__Problem description__.
Could you copy out all of the records below exactly, leaving out every picture?

__Source data__.
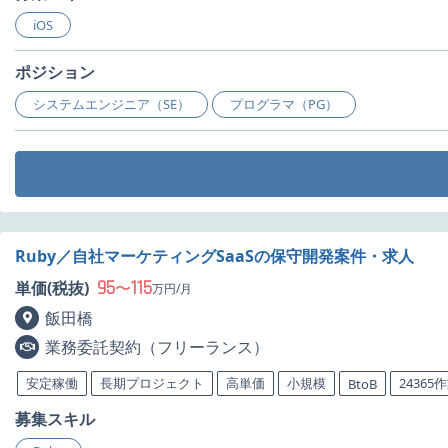
iOS
ポジション
システムエンジニア（SE）
プログラマ（PG）
Ruby／自社マーケティングSaaSの保守開発案件・求人
95
115
単価(税抜)
〜
万円/月
飯田橋
業務委託契約（フリーランス）
安定稼働
長期プロジェクト
高単価
小規模
24365
BtoB
募集スキル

__Solution to the exercise__.
iOS
ポジション
システムエンジニア（SE）
プログラマ（PG）
Ruby／自社マーケティングSaaSの保守開発案件・求人
95
115
単価(税抜)
〜
万円/月
飯田橋
業務委託契約（フリーランス）
安定稼働
長期プロジェクト
高単価
小規模
24365
BtoB
募集スキル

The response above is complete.